Шарабан поднялся закрыть форточку, возвращаясь к столу, увидел, что Лузин задремал в кресле, единственном старинном в компании бывалых табуреток. Он налил себе еще, зажмурившись, выпил, послушал, как похрапывает Мардарий, как скрежещет зубами во сне его дискретный названый хозяин, задул свечи. Подхватил свой бесформенный портфель. Проснувшийся Лузин пробормотал:
— Счастье твое, что тебя не коснулась наша подлая городская уголовщина…
— Не коснулась? — обернулся Шарабан. — Да из-за нее в один день недобрый просто кончилась моя жизнь.
— А сейчас у тебя что? — спросил открывший глаза Лузин.
— Смертный сон, — отвечал Шарабан, идя к выходу.
— Как я рад, — сказал тут Лузин совершенно трезвым голосом, — что мы с тобой в твоем смертном сне встретились, а по вечерам читаешь ты мне вслух. Удачи тебе, вечеров посветлее, дружок, а когда вовсе одолеет тебя печаль, станешь ты глух к старым любимым песням, пусть Фредди с Монсеррат споют тебе «Барселону»!
Но пока в сентенции своей Лузин дошел до слов «тебе “Барселону”», Шарабан успел сбежать по дематериализующейся лестнице во двор, хлопнуть дверью и, набрав горсть из сугроба, умыться снегом.

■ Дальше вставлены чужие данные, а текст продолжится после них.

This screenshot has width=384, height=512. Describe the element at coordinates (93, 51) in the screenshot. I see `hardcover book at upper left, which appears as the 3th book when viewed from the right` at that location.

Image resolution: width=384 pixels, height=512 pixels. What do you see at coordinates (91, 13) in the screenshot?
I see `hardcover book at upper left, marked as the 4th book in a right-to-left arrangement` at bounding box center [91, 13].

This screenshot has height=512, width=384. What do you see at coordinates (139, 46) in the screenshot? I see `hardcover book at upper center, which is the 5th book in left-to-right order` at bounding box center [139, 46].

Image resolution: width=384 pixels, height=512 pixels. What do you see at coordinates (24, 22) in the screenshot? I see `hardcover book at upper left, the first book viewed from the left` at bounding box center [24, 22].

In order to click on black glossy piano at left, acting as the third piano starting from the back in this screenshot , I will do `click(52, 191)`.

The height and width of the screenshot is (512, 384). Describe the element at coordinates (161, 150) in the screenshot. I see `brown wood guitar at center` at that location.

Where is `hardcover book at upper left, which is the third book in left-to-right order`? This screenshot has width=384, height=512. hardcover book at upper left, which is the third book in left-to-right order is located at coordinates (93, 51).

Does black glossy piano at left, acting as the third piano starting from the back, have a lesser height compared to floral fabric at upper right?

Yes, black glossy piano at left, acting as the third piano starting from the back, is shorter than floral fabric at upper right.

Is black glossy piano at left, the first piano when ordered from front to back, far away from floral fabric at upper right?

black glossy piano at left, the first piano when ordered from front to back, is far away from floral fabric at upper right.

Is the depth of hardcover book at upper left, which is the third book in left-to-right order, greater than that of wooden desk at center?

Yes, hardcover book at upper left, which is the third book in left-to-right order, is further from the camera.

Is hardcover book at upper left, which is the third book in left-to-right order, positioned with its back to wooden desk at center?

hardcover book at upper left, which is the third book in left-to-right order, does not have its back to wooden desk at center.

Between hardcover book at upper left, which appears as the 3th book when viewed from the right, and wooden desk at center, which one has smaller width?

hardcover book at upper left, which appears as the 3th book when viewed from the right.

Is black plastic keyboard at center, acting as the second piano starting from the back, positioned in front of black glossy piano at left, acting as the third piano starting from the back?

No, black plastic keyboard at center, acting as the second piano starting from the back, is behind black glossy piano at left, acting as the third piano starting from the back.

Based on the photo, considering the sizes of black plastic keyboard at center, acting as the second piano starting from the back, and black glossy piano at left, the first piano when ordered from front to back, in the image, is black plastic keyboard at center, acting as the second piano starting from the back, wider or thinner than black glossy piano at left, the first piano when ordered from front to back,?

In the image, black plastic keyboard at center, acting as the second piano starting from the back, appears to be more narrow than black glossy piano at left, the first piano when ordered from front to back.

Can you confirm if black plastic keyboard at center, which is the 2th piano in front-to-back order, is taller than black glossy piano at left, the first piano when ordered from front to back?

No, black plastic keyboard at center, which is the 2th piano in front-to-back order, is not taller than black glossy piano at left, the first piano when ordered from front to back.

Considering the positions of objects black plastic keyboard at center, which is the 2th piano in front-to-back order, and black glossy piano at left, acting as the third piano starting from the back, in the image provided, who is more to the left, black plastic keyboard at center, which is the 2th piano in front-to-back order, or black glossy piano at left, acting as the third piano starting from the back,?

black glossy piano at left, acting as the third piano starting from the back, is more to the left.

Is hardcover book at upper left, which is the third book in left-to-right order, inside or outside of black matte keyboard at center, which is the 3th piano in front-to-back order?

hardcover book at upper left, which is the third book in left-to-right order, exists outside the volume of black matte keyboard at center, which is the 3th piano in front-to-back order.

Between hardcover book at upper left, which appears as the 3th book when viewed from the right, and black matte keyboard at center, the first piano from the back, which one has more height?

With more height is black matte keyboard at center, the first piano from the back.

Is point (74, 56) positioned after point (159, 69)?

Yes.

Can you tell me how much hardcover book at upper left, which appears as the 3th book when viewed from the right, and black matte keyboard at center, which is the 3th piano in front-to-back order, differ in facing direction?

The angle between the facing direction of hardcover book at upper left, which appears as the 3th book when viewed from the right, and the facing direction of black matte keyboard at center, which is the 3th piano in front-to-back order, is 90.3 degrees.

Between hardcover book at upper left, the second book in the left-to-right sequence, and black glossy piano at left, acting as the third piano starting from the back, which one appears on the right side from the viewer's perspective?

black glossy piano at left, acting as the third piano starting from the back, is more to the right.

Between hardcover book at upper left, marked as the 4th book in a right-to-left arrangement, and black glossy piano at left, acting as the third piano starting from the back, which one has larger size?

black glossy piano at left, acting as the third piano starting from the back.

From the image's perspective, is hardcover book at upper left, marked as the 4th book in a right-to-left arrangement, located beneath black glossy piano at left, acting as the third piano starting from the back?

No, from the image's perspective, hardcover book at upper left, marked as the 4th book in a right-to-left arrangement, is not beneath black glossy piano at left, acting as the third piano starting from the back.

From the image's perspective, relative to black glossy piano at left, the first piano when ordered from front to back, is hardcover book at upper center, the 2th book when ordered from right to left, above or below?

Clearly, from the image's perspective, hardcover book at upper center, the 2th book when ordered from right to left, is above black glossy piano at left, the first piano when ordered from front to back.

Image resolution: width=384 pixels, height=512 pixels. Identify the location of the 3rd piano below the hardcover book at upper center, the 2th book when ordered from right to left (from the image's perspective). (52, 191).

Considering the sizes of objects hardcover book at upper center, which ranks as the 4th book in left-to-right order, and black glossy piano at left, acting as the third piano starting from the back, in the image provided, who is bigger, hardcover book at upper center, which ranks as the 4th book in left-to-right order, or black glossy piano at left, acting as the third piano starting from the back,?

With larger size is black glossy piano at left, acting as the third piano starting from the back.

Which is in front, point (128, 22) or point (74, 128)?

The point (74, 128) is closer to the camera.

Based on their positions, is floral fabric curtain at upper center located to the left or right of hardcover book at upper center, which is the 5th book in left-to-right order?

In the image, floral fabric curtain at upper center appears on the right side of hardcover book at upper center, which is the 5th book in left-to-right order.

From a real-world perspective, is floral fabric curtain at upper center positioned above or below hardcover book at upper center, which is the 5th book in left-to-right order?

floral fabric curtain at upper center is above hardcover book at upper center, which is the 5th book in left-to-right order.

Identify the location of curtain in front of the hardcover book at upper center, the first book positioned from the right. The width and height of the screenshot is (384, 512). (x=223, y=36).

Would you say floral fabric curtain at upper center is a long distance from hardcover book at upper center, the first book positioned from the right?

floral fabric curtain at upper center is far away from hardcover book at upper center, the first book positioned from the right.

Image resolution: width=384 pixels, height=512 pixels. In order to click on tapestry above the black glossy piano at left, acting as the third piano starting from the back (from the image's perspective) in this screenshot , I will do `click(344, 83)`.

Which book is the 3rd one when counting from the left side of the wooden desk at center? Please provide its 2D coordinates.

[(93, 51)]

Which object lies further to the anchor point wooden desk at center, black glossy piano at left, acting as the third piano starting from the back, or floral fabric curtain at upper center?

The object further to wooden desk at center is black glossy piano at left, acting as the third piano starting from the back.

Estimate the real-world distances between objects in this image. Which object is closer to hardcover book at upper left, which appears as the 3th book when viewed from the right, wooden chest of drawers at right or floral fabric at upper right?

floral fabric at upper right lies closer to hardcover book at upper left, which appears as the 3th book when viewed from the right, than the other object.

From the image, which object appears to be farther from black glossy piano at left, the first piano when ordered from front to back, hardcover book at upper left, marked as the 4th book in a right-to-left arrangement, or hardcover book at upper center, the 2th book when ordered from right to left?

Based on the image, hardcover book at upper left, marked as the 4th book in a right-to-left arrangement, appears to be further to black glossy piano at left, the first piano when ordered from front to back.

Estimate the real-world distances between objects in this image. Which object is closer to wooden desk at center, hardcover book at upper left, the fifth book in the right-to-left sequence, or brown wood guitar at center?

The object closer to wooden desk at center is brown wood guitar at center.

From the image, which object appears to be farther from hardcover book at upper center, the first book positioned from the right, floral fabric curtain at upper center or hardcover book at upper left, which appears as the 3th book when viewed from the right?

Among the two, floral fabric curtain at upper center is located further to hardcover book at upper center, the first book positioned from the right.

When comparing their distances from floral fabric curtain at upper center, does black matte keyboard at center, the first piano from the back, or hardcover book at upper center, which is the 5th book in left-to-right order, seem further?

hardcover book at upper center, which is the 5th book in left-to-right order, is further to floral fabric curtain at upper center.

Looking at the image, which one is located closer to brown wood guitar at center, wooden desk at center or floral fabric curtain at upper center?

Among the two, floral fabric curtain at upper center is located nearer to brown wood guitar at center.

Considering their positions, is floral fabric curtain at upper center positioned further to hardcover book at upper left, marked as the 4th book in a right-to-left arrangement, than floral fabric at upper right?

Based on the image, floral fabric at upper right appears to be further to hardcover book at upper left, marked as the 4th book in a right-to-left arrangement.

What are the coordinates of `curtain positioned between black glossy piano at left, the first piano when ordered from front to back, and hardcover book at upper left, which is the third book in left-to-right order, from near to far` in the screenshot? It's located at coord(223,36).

Невесело брел он по Загородному, заметенному, непроходимому. «Если Лузин знает о стольких убийствах и избиениях, если знаю то, что знаю, я, два случайно взятых человека, какова же статистика разгула сил тьмы в городской нашей нынешней жизни?! Господи, упокой невинно убиенных рабов Твоих и даруй им Царствие Небесное». Вечерняя метель лепила ему в лицо, он плакал, прикрываясь ею. Вслед ему хихикнула стайка девиц с, восемь-девок-один-я, всеобщим любимцем парнишкой: надо же, идет здоровенный, плохо одетый, в отстойном прикиде пьянчуга, очкастый, со страшнющим портфелем, плачет, что-то приговаривает, бомжует.
— Интересно, что у него в портфеле?
— Пустая бутылка, недоеденный биг-мак с помойки и грязные кальсоны.
— Пари? Отберем портфель? У меня газовый баллончик есть.
— Ой, да ладно, пошли, холодно, ну его на хрен.
— Сами, что ли, переплетали? — Лузин разглядывал книжку в ситцевом переплете. — И тряпка-то необычная, как тест на дальтонизм.
— Сами, конечно, своеручно. — Шарабан разбирал очередную коробку библиотеки братьев-близнецов, надеясь набрести на продолжение романа или комментарии к нему. — Я не помню тестов на дальтонизм.
— Здрасьте, таблицы Рабкина, разве, когда на права сдают, их не проходят? Какая у тебя на дне коробки толстая книжка. Тоже в самодельном переплете, без заглавия. Открой, посмотри, что это. У меня такого формата «Дон Кихот» есть старинный, однотомный.
— Нет, не могу открыть.
— Что значит — не могу?
— Она склеена.
— Так открой на любой странице.
— Она вся склеена.
И пока Лузин в недоумении вертел книгу в руках, Шарабан открыл свой гипертрофированный портфель, оттуда выудил бритву профессионального севильского цирюльника, — впрочем, опасными бритвами в первой половине двадцатого века все брились на всех широтах.